Google’s seemingly endless war with publishers is set to continue as they now face “antitrust complaints” in Germany from newspaper and magazine publishers who want the company to pay them for using article snippets in its web news service and search results.
A statement from Google revealed that the very Bond-sounding German Federal Cartel Office had also informed it of separate but related complaints from a Microsoft subsidiary, Ciao, and a Berlin-based online mapping company, Euro-Cities.
“This is a fact-finding exercise, and we have been asked to provide the authority with our views,” Kay Oberbeck, a Google spokesman, said. “We are happy to explain our products and business practices, and we of course comply with German and European law.”
The New York Times noted that Google says it helps publishers make money on the web by directing traffic their way and by selling advertising through partnership programs. But Hans-Joachim Fuhrmann, a spokesman for the German Newspaper Publishers Association, said the websites of all German newspapers and magazines together barely eke out €100 million in ad revenue, while Google generates €1.2 billion from search advertising in Germany.
“The publishers also complained about what they see as a lack of transparency in the way Google presents search results and news snippets in its Google News service, saying the company was manipulating the results to help maintain its strong position,” said the report.

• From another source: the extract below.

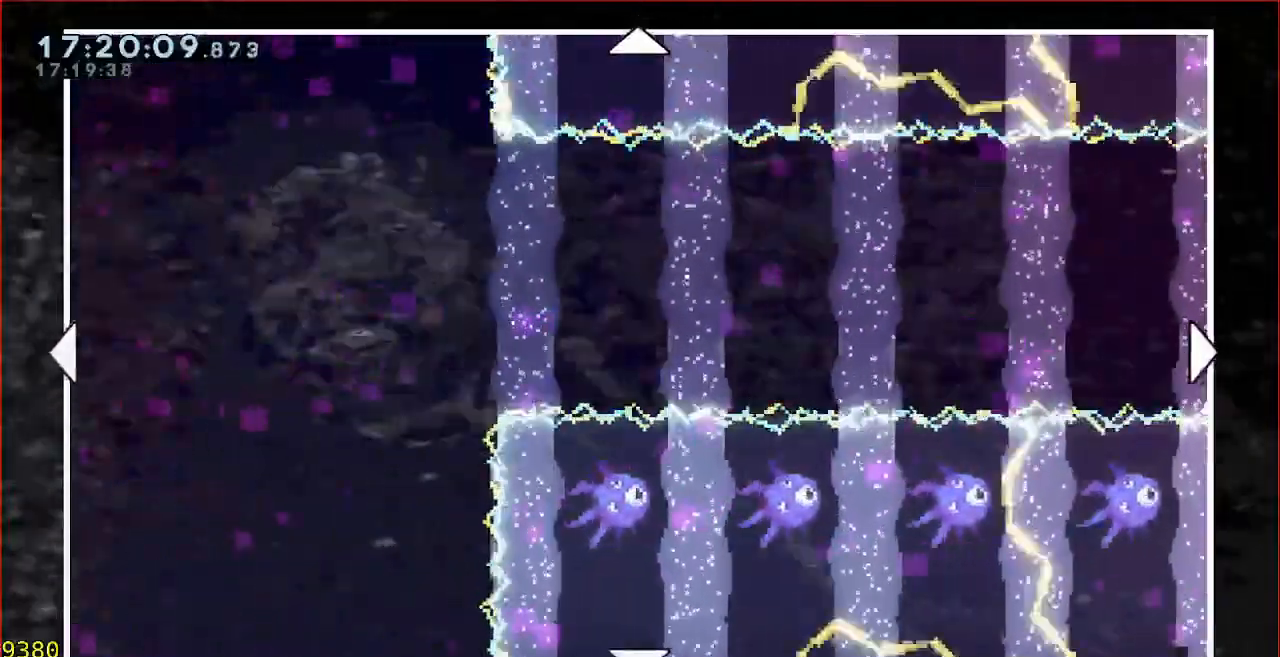
{"buttons": [], "left_stick": "left", "events": []}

The complaints are the latest in a series of potential regulatory headaches for Google in Europe.
In Italy, antitrust authorities raided Google’s offices in Milan last summer, while in Belgium, a publishers’ group called Copiepresse went to court to block Google News from linking to some newspaper websites, saying the newspapers were getting little or no benefit from the links.
Fuhrmann said German publishers did not want to pull their websites out of Google News or the search engine, adding that they did not see the company as an enemy.
“We need Google for the traffic,” he said. “But Google is a giant, a monopolist, and you cannot afford not to play along.”